The second block of issues are solvable, but they severely limit adoption. First is timing and bandwidth. That’s the nice way of saying that the AI browsers are slow and lazy.
AI Browser Agents are Slow and Lazy
We have some pre-release software for which we needed documentation. I recorded a 15 minute video explaining how the software works and how to do everything that the users would need to do, and I gave that transcript to an AI to turn into a user manual. Separately, I set up the AI browser agent to click around and create the SOP. I gave it the same transcript to use as inspiration.

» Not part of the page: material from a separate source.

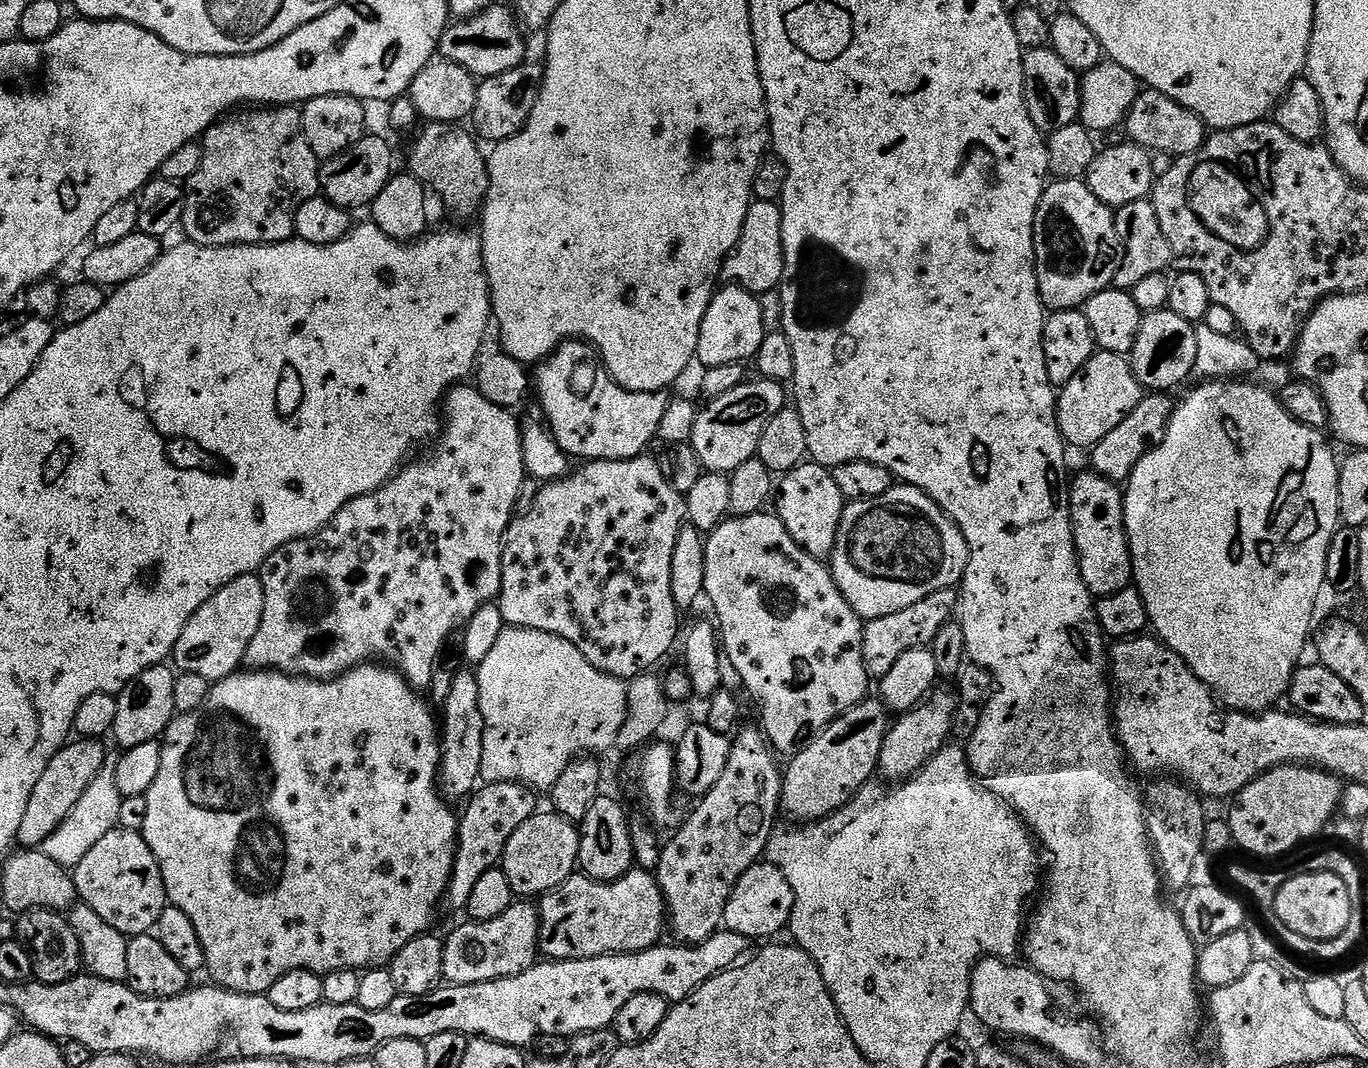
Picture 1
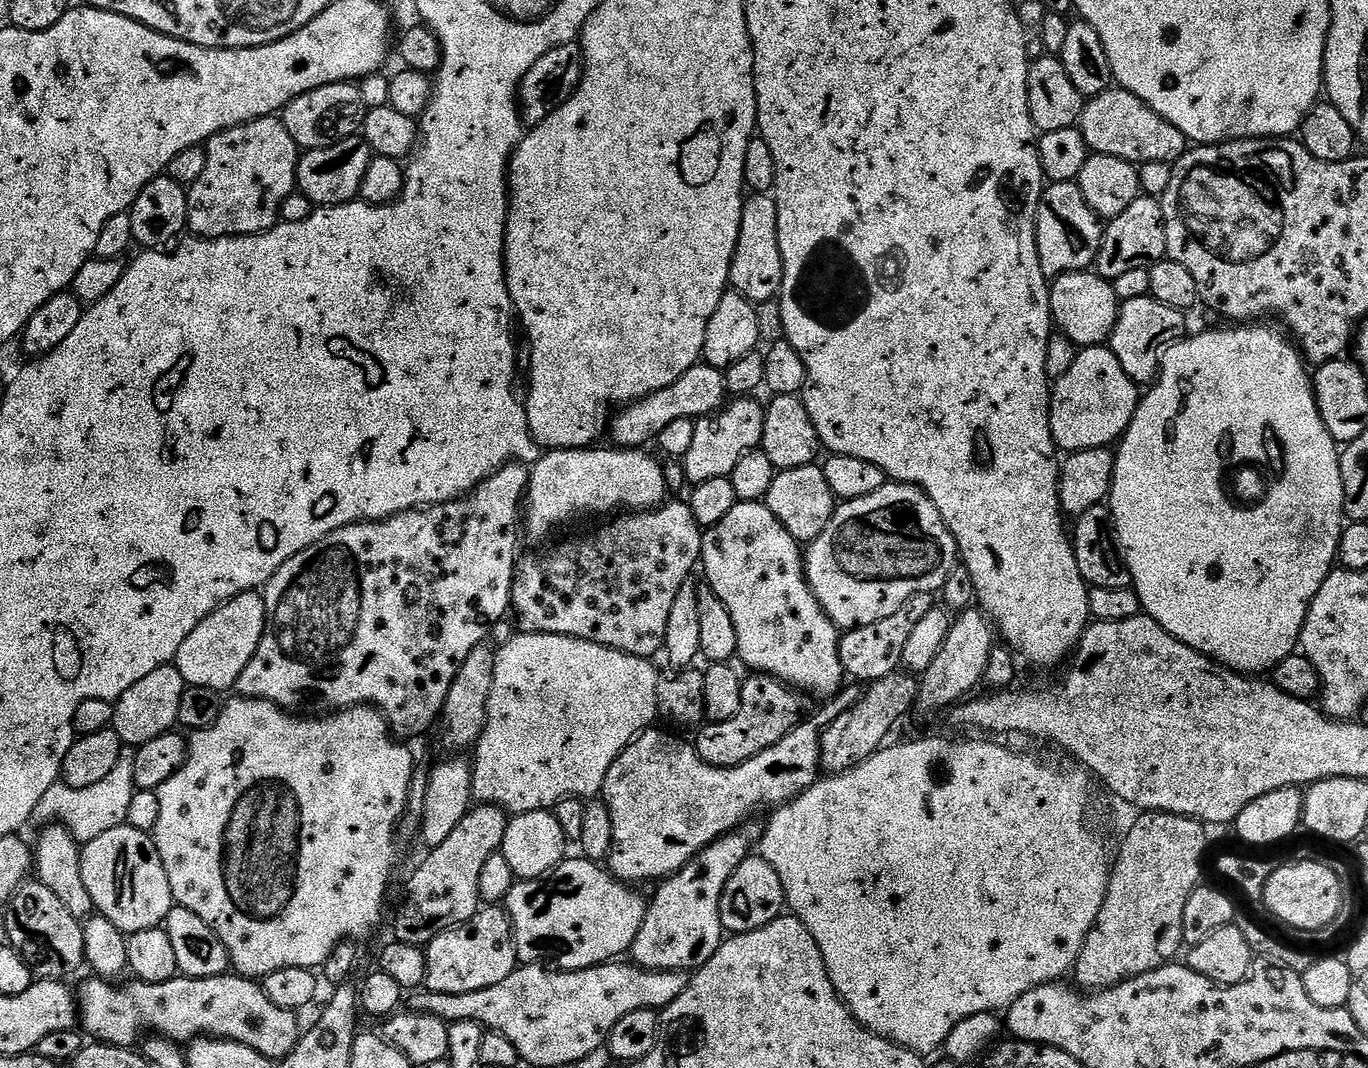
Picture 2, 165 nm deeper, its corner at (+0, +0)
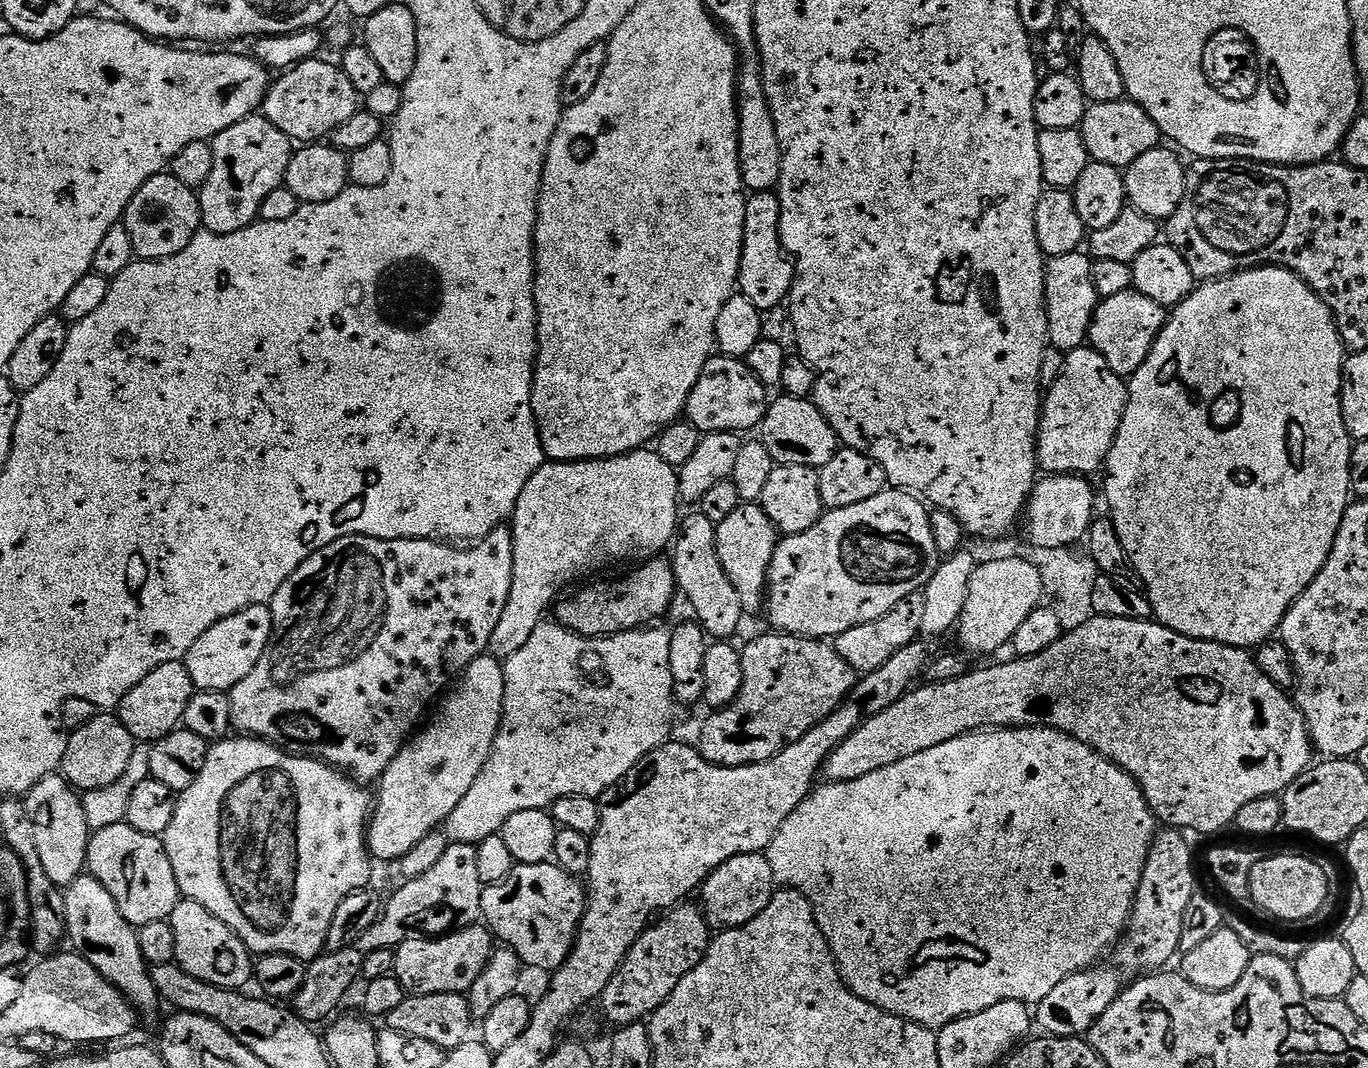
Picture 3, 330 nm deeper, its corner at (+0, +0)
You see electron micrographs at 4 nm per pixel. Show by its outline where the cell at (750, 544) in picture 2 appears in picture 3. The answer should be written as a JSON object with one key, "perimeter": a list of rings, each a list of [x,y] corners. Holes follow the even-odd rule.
{"perimeter":[[[741,502],[734,514],[722,518],[722,522],[716,525],[718,558],[722,562],[722,570],[726,570],[726,578],[730,578],[730,586],[738,590],[745,613],[752,614],[765,607],[768,571],[777,543],[778,533],[774,522],[766,518],[756,502]]]}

When the agent came back to me, I had about 100 words and 3 or 4 processes outlined. When the normal ChatGPT came back to me, I had 23 pages.
This is true, too, with finding flights. Use an AI browser to find flights and it’s a 5 or 10 minute process as it fumbles through clicking around. Use Gemini and the same task takes about 15 seconds.
I don’t usually know what I want
Combine the slow, lazy browser agents with the fact that it usually takes me two or three tries to fully know what I want and that’s a recipe for irritation. Most times I want to do something, I have to try it at least once more before I get frustrated and give up. This isn’t an issue when using the standard chat interface because it’s fast for me to speak or type, but I’m driven crazy when I need to watch the browser think for 5 seconds before it clicks “submit.”
I want to be clear. Most of my grievances can be solved through innovation and the typical product development lifecycle. Excel can work faster and Asana can work better inside of them. Clicking a button on the screen (and understanding how the screen is laid out) can be done faster. But that doesn’t change that I think it’s a battle.
The war is that the AI’s work should be mostly invisible
What makes the standard chat interface so compelling is that the user uses their natural language, the prompt goes to a server, the server does its thinking, research, or actions, and then, magically, it pops out the answer or solution. APIs have been doing tasks for us for over a decade now. A chat interface that does work by using the APIs is vastly more efficient and more “magical” than watching the AI agent struggle to identify the text field to submit.
If browsers already are the operating systems for the lion’s share of our work, then OpenClaw faces the same issues. It’s using AI to work on an operating system.
I think the solution could be compelling, but I think agentic browsers and OpenClaw are a local maxima, not a global maxima. At best, they’re a niche tool for hobbyists who want to tinker.
In Henry Ford’s day, what people thought they wanted was “a faster horse.” Ultimately, the most compelling vision of the AI future probably isn’t an AI that manipulates the interfaces you’re currently using, it’s an AI that does all the work in the background and gives you the answer or does the task in seconds. That latter technology sounds an awful lot more like a car than a faster horse.